→ Task to carry out
Copy the text of every entry below word for word, keeping each line as it appears. Leave the pictures out of your answer.

(Saved data entries)
※

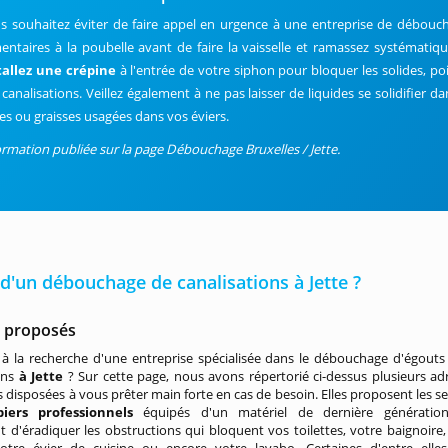
s souhaitez éviter de faire appel en urgence à une entreprise de débouc
mentaires à la poubelle avant de faire la vaisselle et ramassez systémati
tallez une crépine
à l'entrée de votre siphon pour bloquer les solides, p
 canalisations. Veillez également à ne pas laisser de liquides se solidifier d
les ou graisses usagées dans vos éviers.
ormation publiée sur la page Débouchage Bruxelles / Jette.
d'un débouchage de canalisations à Jette ?
s proposés
à la recherche d'une entreprise spécialisée dans le débouchage d'égouts
ons
à Jette
? Sur cette page, nous avons répertorié ci-dessus plusieurs ad
s disposées à vous prêter main forte en cas de besoin. Elles proposent les se
iers professionnels
équipés d'un matériel de dernière génération
 d'éradiquer les obstructions qui bloquent vos toilettes, votre baignoire,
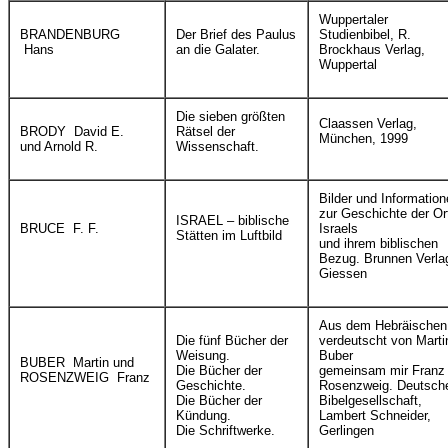
Wuppertaler
BRANDENBURG
Der Brief des Paulus
Studienbibel, R.
Hans
an die Galater.
Brockhaus Verlag,
Wuppertal
Die sieben größten
Claassen Verlag,
BRODY David E.
Rätsel der
München, 1999
und Arnold R.
Wissenschaft.
Bilder und Informatio
zur Geschichte der Or
ISRAEL – biblische
BRUCE F. F.
Israels
Stätten im Luftbild
und ihrem biblischen
Bezug. Brunnen Verla
Giessen
Aus dem Hebräischen
Die fünf Bücher der
verdeutscht von Marti
Weisung.
Buber
BUBER Martin und
Die Bücher der
gemeinsam mir Franz
ROSENZWEIG Franz
Geschichte.
Rosenzweig. Deutsch
Die Bücher der
Bibelgesellschaft,
Kündung.
Lambert Schneider,
Die Schriftwerke.
Gerlingen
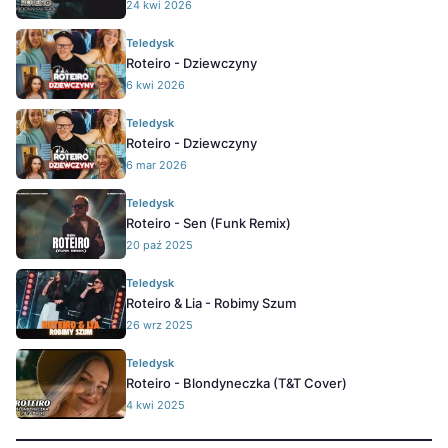
24 kwi 2026
Teledysk
Roteiro - Dziewczyny
6 kwi 2026
Teledysk
Roteiro - Dziewczyny
6 mar 2026
Teledysk
Roteiro - Sen (Funk Remix)
20 paź 2025
Teledysk
Roteiro & Lia - Robimy Szum
26 wrz 2025
Teledysk
Roteiro - Blondyneczka (T&T Cover)
4 kwi 2025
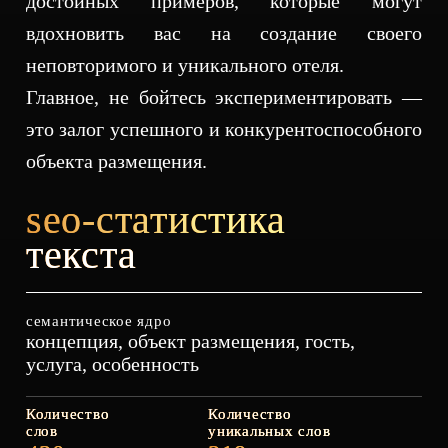
достойных примеров, которые могут
вдохновить вас на создание своего
неповторимого и уникального отеля.
Главное, не бойтесь экспериментировать —
это залог успешного и конкурентоспособного
seo-статистика
текста
семантическое ядро
концепция, объект размещения, гость,
услуга, особенность
Количество
Количество
слов
уникальных слов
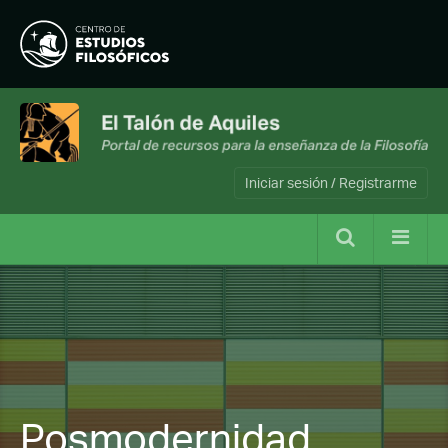
Iniciar sesión / Registrarme
Posmodernidad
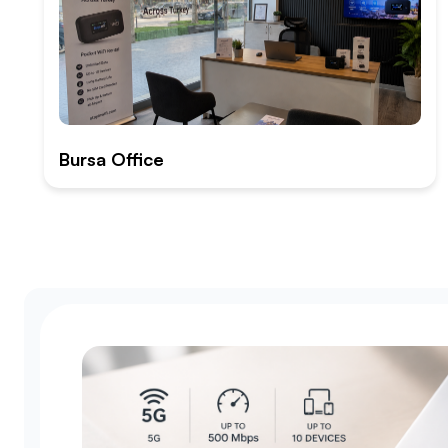
Bursa Office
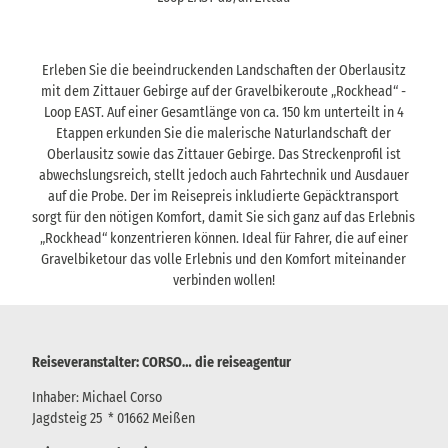
Erleben Sie die beeindruckenden Landschaften der Oberlausitz
mit dem Zittauer Gebirge auf der Gravelbikeroute „Rockhead“ -
Loop EAST. Auf einer Gesamtlänge von ca. 150 km unterteilt in 4
Etappen erkunden Sie die malerische Naturlandschaft der
Oberlausitz sowie das Zittauer Gebirge. Das Streckenprofil ist
abwechslungsreich, stellt jedoch auch Fahrtechnik und Ausdauer
auf die Probe. Der im Reisepreis inkludierte Gepäcktransport
sorgt für den nötigen Komfort, damit Sie sich ganz auf das Erlebnis
„Rockhead“ konzentrieren können. Ideal für Fahrer, die auf einer
Gravelbiketour das volle Erlebnis und den Komfort miteinander
verbinden wollen!
Reiseveranstalter: CORSO… die reiseagentur
Inhaber: Michael Corso
Jagdsteig 25 * 01662 Meißen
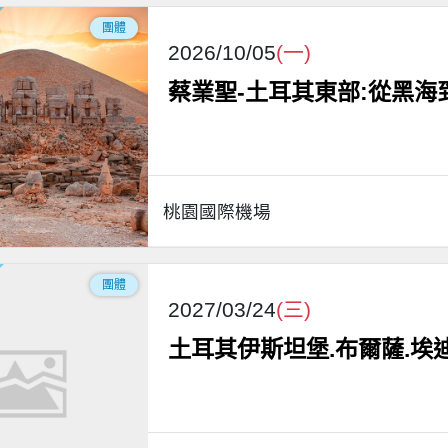
團體
2026/10/05
(一)
蔡業聖-土耳其東部:從黑海
桃園國際機場
團體
2027/03/24
(三)
土耳其伊斯坦堡.布爾薩.埃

※

→ Output for this exercise
s souhaitez éviter de faire appel en urgence à une entreprise de débouc
mentaires à la poubelle avant de faire la vaisselle et ramassez systémati
tallez une crépine
à l'entrée de votre siphon pour bloquer les solides, p
 canalisations. Veillez également à ne pas laisser de liquides se solidifier d
les ou graisses usagées dans vos éviers.
ormation publiée sur la page Débouchage Bruxelles / Jette.
d'un débouchage de canalisations à Jette ?
s proposés
à la recherche d'une entreprise spécialisée dans le débouchage d'égouts
ons
à Jette
? Sur cette page, nous avons répertorié ci-dessus plusieurs ad
s disposées à vous prêter main forte en cas de besoin. Elles proposent les se
iers professionnels
équipés d'un matériel de dernière génération
 d'éradiquer les obstructions qui bloquent vos toilettes, votre baignoire,
Wuppertaler
BRANDENBURG
Der Brief des Paulus
Studienbibel, R.
Hans
an die Galater.
Brockhaus Verlag,
Wuppertal
Die sieben größten
Claassen Verlag,
BRODY David E.
Rätsel der
München, 1999
und Arnold R.
Wissenschaft.
Bilder und Informatio
zur Geschichte der Or
ISRAEL – biblische
BRUCE F. F.
Israels
Stätten im Luftbild
und ihrem biblischen
Bezug. Brunnen Verla
Giessen
Aus dem Hebräischen
Die fünf Bücher der
verdeutscht von Marti
Weisung.
Buber
BUBER Martin und
Die Bücher der
gemeinsam mir Franz
ROSENZWEIG Franz
Geschichte.
Rosenzweig. Deutsch
Die Bücher der
Bibelgesellschaft,
Kündung.
Lambert Schneider,
Die Schriftwerke.
Gerlingen
24 kwi 2026
Teledysk
Roteiro - Dziewczyny
6 kwi 2026
Teledysk
Roteiro - Dziewczyny
6 mar 2026
Teledysk
Roteiro - Sen (Funk Remix)
20 paź 2025
Teledysk
Roteiro & Lia - Robimy Szum
26 wrz 2025
Teledysk
Roteiro - Blondyneczka (T&T Cover)
4 kwi 2025
достойных примеров, которые могут
вдохновить вас на создание своего
неповторимого и уникального отеля.
Главное, не бойтесь экспериментировать —
это залог успешного и конкурентоспособного
seo-статистика
текста
семантическое ядро
концепция, объект размещения, гость,
услуга, особенность
Количество
Количество
слов
уникальных слов
Iniciar sesión / Registrarme
Posmodernidad
Bursa Office
Erleben Sie die beeindruckenden Landschaften der Oberlausitz
mit dem Zittauer Gebirge auf der Gravelbikeroute „Rockhead“ -
Loop EAST. Auf einer Gesamtlänge von ca. 150 km unterteilt in 4
Etappen erkunden Sie die malerische Naturlandschaft der
Oberlausitz sowie das Zittauer Gebirge. Das Streckenprofil ist
abwechslungsreich, stellt jedoch auch Fahrtechnik und Ausdauer
auf die Probe. Der im Reisepreis inkludierte Gepäcktransport
sorgt für den nötigen Komfort, damit Sie sich ganz auf das Erlebnis
„Rockhead“ konzentrieren können. Ideal für Fahrer, die auf einer
Gravelbiketour das volle Erlebnis und den Komfort miteinander
verbinden wollen!
Reiseveranstalter: CORSO… die reiseagentur
Inhaber: Michael Corso
Jagdsteig 25 * 01662 Meißen
團體
2026/10/05
(一)
蔡業聖-土耳其東部:從黑海
桃園國際機場
團體
2027/03/24
(三)
土耳其伊斯坦堡.布爾薩.埃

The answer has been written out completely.